Facebook, on the other hand, reportedly wants the News Feed to be, well, classier. And a planned rollout of the more personalized News Feed has reinforced that desire because users seem to be filling up the feed with clicky posts from BuzzFeed and Upworthy, rather than the New Yorker and Washington Post. And so one pressing problem that LeCun and his team would likely need to address is how to develop a News Feed that recognizes “better” content. 
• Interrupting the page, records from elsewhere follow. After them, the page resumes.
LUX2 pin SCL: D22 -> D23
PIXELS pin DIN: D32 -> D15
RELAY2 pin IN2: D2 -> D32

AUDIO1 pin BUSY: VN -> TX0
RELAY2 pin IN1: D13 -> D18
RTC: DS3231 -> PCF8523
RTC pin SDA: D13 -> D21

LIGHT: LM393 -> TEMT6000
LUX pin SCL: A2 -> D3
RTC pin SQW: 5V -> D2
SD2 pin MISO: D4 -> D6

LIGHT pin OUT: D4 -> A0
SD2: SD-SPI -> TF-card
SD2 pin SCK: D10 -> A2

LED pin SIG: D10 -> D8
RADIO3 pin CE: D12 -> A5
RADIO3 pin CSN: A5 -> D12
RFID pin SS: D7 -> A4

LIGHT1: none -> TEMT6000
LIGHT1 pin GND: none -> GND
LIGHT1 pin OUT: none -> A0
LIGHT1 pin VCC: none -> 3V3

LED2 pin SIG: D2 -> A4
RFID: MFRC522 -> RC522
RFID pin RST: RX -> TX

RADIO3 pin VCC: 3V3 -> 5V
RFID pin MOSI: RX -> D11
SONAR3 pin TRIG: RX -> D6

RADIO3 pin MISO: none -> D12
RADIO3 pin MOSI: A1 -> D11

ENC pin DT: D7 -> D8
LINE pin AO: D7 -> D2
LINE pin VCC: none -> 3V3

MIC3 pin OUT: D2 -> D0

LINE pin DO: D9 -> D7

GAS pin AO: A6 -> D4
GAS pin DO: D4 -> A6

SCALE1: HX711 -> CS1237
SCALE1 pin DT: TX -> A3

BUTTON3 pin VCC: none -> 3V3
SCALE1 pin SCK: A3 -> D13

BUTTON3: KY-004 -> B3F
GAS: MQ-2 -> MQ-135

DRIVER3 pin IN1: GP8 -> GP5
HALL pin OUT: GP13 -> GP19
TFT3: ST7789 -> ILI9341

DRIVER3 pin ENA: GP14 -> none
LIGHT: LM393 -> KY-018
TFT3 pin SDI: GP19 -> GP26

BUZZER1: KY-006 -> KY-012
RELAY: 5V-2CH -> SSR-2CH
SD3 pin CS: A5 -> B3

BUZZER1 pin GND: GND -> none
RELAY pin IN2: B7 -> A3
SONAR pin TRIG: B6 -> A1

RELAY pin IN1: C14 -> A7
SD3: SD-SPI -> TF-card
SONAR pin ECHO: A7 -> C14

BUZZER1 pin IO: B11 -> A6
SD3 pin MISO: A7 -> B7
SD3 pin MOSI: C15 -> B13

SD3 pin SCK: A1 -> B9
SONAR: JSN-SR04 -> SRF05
And LeCun was upfront about those various goals. He puts “ad placement [and] messaging” in the short term, and for the medium term, “things that concern content analysis of images and video and audio.” Those might allow Facebook to finally allow GIF’s if it could figure out which were “worthy” of filling the News Feed. And then for the longer term, “things that relate to better understanding the users.” For instance, he explains, “if you know the users’ interests and aspirations and goals in life and things like this, you might be able to do a better job at picking out the right news to display.” Oh, and for those of us with international friends, a better translation service.

Facebook, as any consumer advocate well knows, has loads of data and information in terms of human behavior. But it has not unlocked the “perfect” way to service its most basic function—sharing information between people. And so the hope is that deep learning and artificial intelligence work can improve Facebook’s functionality and make it seem more relevant to users.

LeCun is not wearing rose-colored lenses when it comes to privacy concerns and all that data. “It raises some important questions,” he admits, but also points out that with artificial intelligence the question becomes less what you want individual people to have access to in terms of your information, and more “whether you want to allow machines to have access to that information.”

In Silicon Valley—whether it is driverless cars, drones delivering pizza, or ratification intelligence—there’s a great deal of optimism about the capacity of machines to replace humans. But LeCun, who will continue to work at NYU, downplays the capacity of robots to become our new overlords.

As he put it: “Any neural nets we can simulate now are incredibly small compared to any kind of animal brain you can imagine.”